When CLO published its first annual report on human rights in Nigeria, in a widely publicized event that had the Founder of Amnesty International, Peter Benenson in attendance, the police found it so damning, the then Inspector-General of Police Muhammadu Gambo Jimeta ordered the arrest of the principal officers. They were freed without charges after five days. Yet it didn’t deter the organization from pursuing its goals and achieving some spectacular results, such as exposing the existence of the secret island prison – Ita Oko, off the coast of Lagos, set up by Olusegun Obasanjo’s military rule, and causing its closure.

Human rights Activists Beko Ransome-Kuti and Femi Falana were to set up the Lagos chapter of CLO but ended up setting up the Committee for the Defence of Human Rights. Nwankwo subsequently left CLO as well, to found the Constitutional Rights Project (CRP).

After his departure, there was an infusion of activists from the student union movement, drawn mainly from the National Association of Nigerian Students (NANS). These included Emma Ezeazu, a former NANS president who succeeded Nwankwo as national secretary, Chima Ubani, Lanre Ehonwa, Innocent Chukwuma and Ogaga Ifowodo.

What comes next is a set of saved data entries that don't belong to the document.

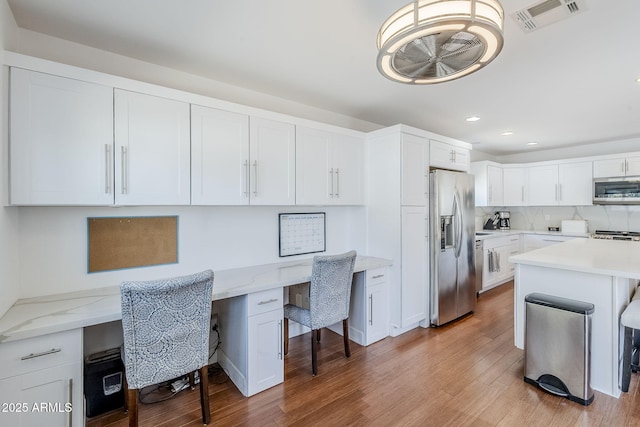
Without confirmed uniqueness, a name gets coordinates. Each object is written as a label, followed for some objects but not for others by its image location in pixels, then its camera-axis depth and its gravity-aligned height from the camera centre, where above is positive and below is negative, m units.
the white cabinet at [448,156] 3.41 +0.68
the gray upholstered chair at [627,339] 1.94 -0.93
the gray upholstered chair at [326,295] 2.40 -0.71
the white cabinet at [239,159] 2.30 +0.45
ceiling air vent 1.64 +1.16
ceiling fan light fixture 1.15 +0.76
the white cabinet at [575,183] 5.00 +0.49
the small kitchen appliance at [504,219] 6.01 -0.16
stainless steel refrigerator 3.31 -0.38
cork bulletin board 2.13 -0.22
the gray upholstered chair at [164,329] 1.59 -0.68
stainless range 4.56 -0.39
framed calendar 3.10 -0.23
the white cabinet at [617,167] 4.58 +0.71
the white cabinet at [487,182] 5.36 +0.54
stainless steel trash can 2.04 -0.98
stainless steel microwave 4.50 +0.32
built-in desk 1.43 -0.60
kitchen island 2.09 -0.59
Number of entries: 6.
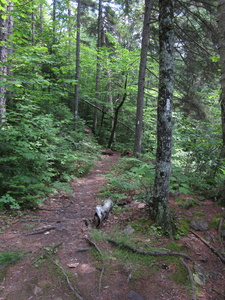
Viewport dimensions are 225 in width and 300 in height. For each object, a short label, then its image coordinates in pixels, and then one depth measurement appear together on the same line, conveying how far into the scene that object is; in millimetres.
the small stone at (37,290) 2566
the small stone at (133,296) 2674
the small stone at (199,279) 2976
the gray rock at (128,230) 4220
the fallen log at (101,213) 4570
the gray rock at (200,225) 4242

Many of these Activists suffered stints in detention or physical attacks for their work. And it was largely due to their campaigns against military rule that democracy, though imperfect, was delivered to Nigeria in 1999. This created a crossroad for many activists, a dilemma some resolved by getting rewarded with political appointments, ostensibly in the hope of changing the system from within.

It was no doubt a defining moment for the human rights segment of Nigerian civil society groups. It is noteworthy that while the early stage of the movement was defined by campaigns that were largely political in nature (protests, denunciation, litigation, etc.), the second phase has seen more specifically targeted interventions, such as those focused on changing policy or legislations, often achieved through engagement and awareness creation than otherwise. The field remains continually evolving and it would be right to expect that more changes and innovative approaches to addressing these and other issues will emerge.